80 à 90 millions par an pour la SNCF


L’agenda chargé des tables rondes laisse toutefois présager une somme conséquente: prise en compte des primes dans le calcul de la pension, mise en place d’un dixième échelon d’ancienneté à la SNCF, compléments de retraite... Selon «Le Figaro», l’Elysée, qui craint d’être accusé d’une «réforme en trompe-l’œil», a demandé une certaine discrétion aux entreprises.

La SNCF a tout de même avancé le chiffre de 80 à 90 millions d’euros par an pour compenser le passage à 40 ans de cotisation. Avant de se rectifier. La présidente, Anne-Marie Idrac a souligné qu'il s'agit là «d'un ordre de grandeur, mais ce n'est pas par an, c'est sur l'évolution de l'ensemble du système». «On ne va pas non plus être irresponsable, ce qui serait le cas si on mettait en péril la capacité de développement de l'entreprise ou encore si on venait à rembourser la réforme, ce qui n'est pas le but», a-t-elle souligné.

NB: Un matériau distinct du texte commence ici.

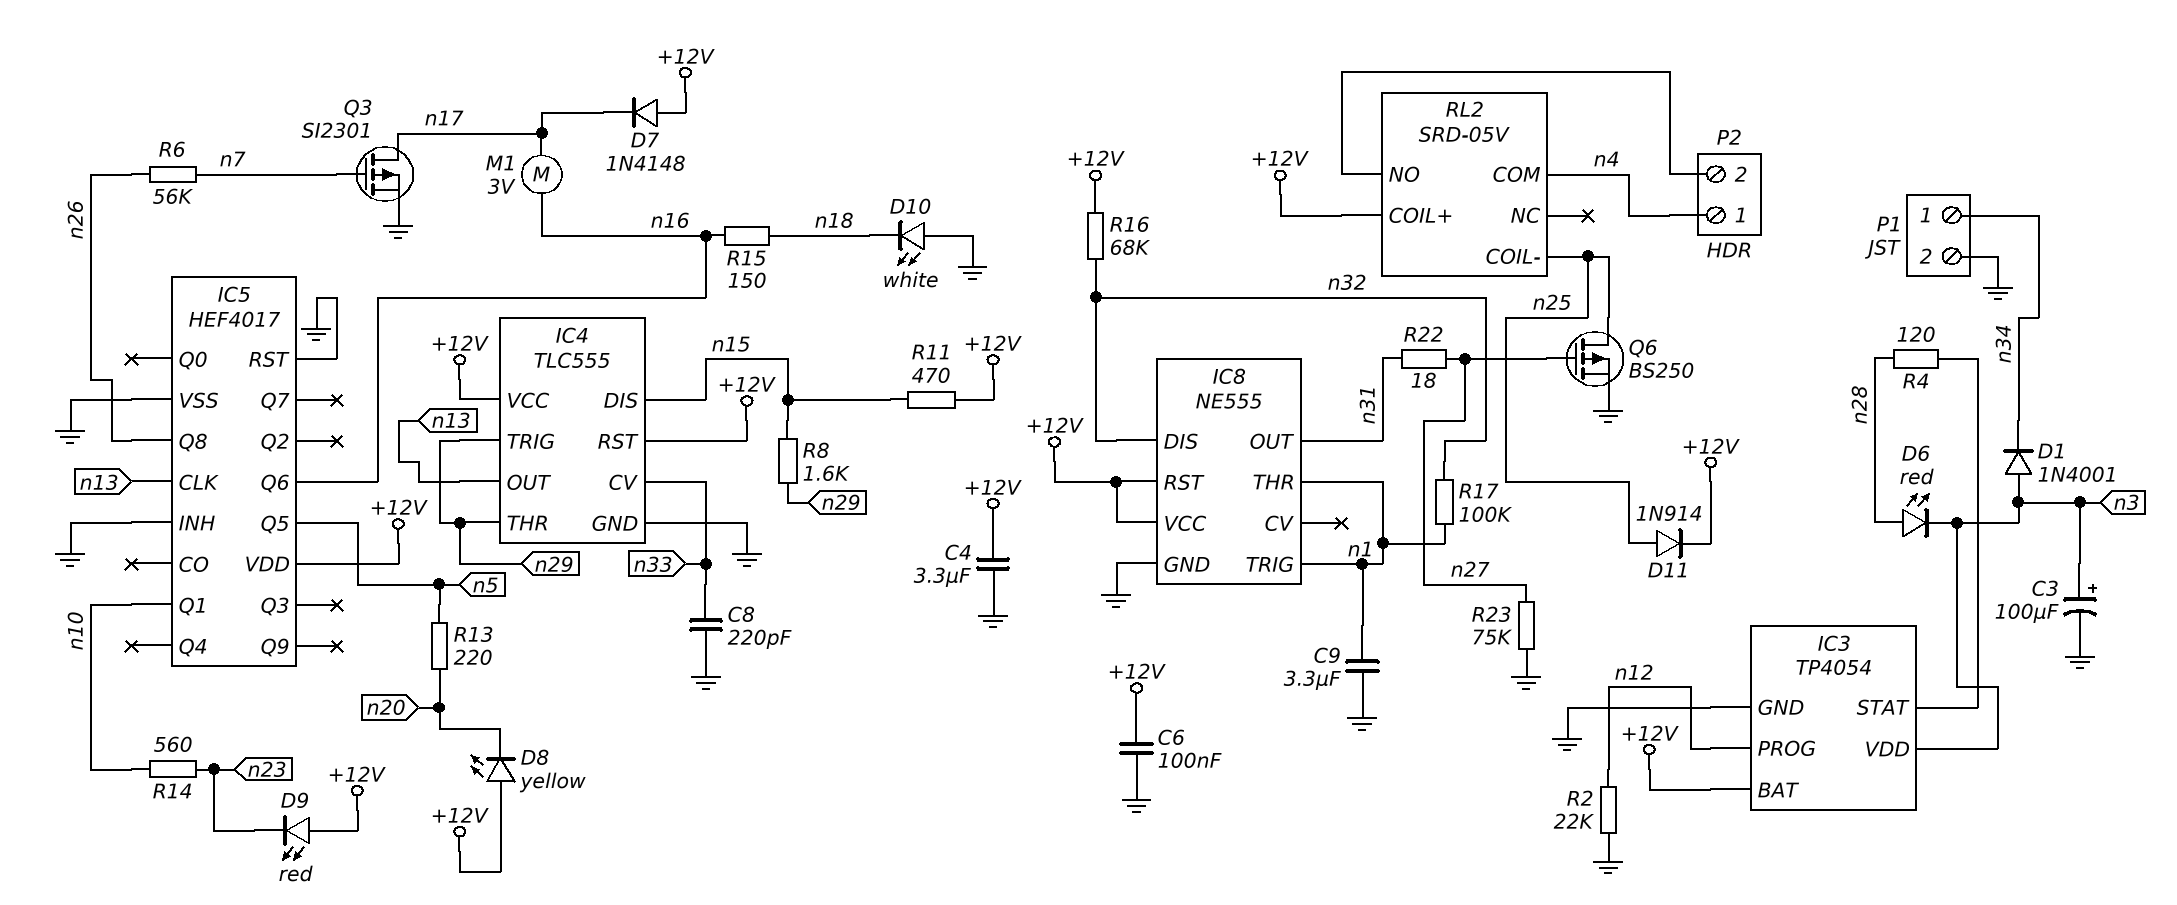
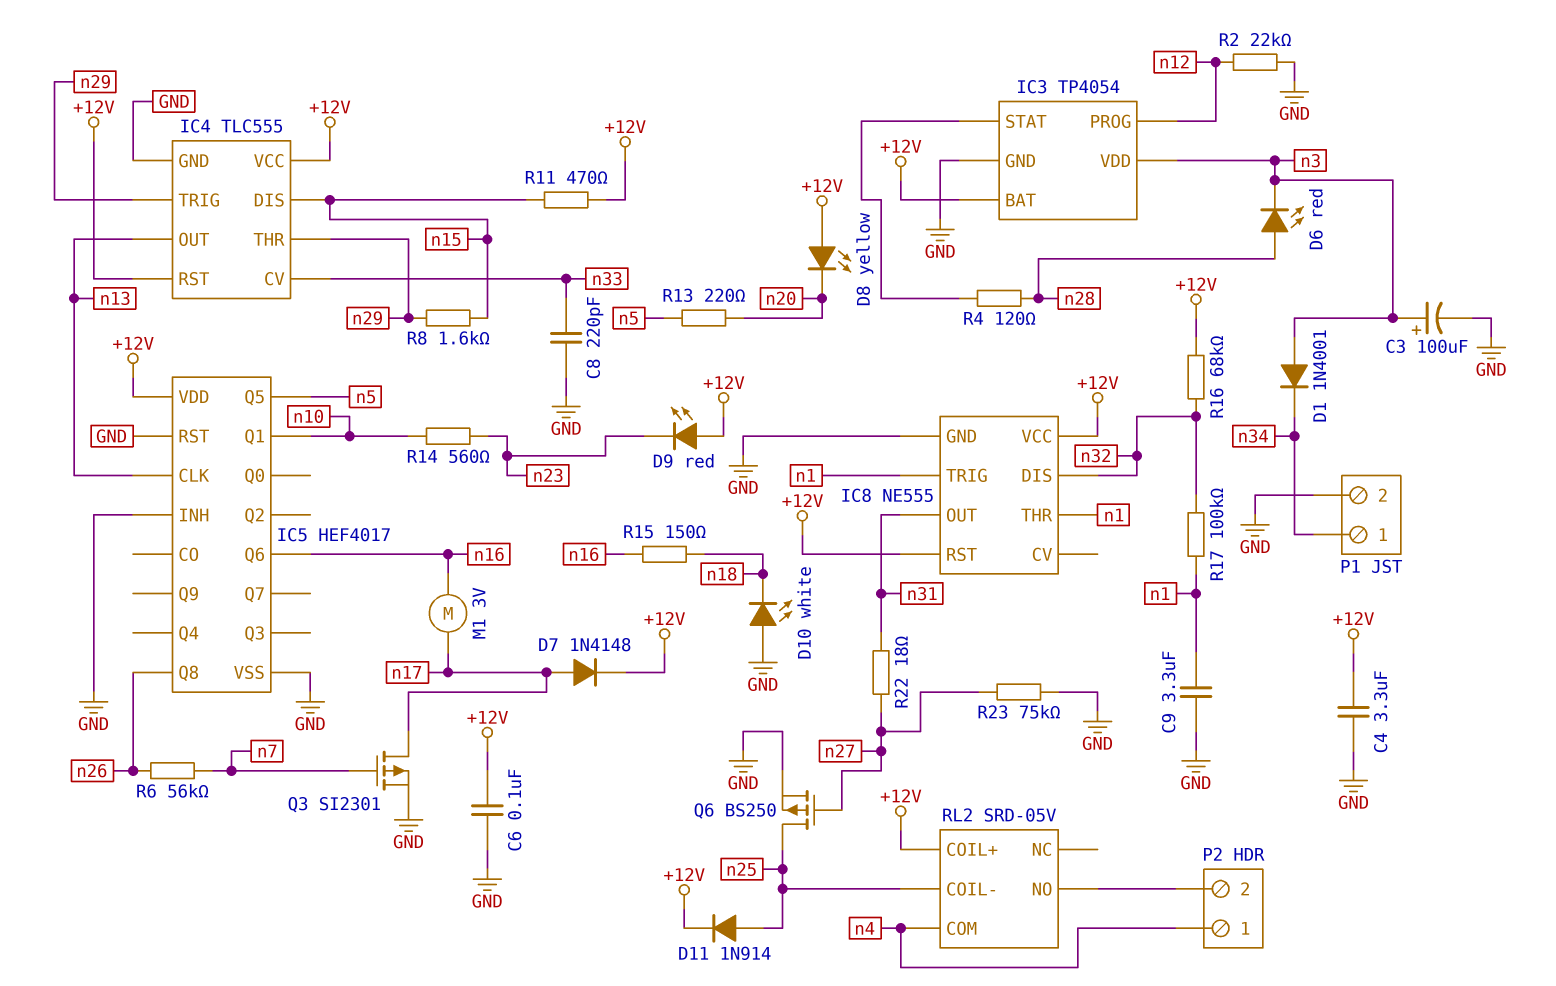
D7: diode 1N4148 (A +12V, K n17) -> diode 1N4148 (A n17, K +12V)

D’après «Le Figaro», qui cite un cadre de l’entreprise, la SNCF a toutefois les moyens de financer elle-même les 14 propositions qu’elle a faites aux grévistes, celles-ci représentant 1,4% de la masse salariale de l’entreprise.

30 millions à la RATP?

Du côté de la RATP, le quotidien évoque le chiffre officieux de 30 millions d’euros par an. Officiellement, la direction a indiqué que les conséquences économiques des mesures de compensation seraient estimées et communiquées le 13 décembre à l’issue des négociations le 13 décembre. «Il faut que ces contreparties soient compatibles avec les capacités économiques de la RATP», indiquait Pierre Mongin, son président. Et n’entachent pas le «succès» du gouvernement dans cette réforme.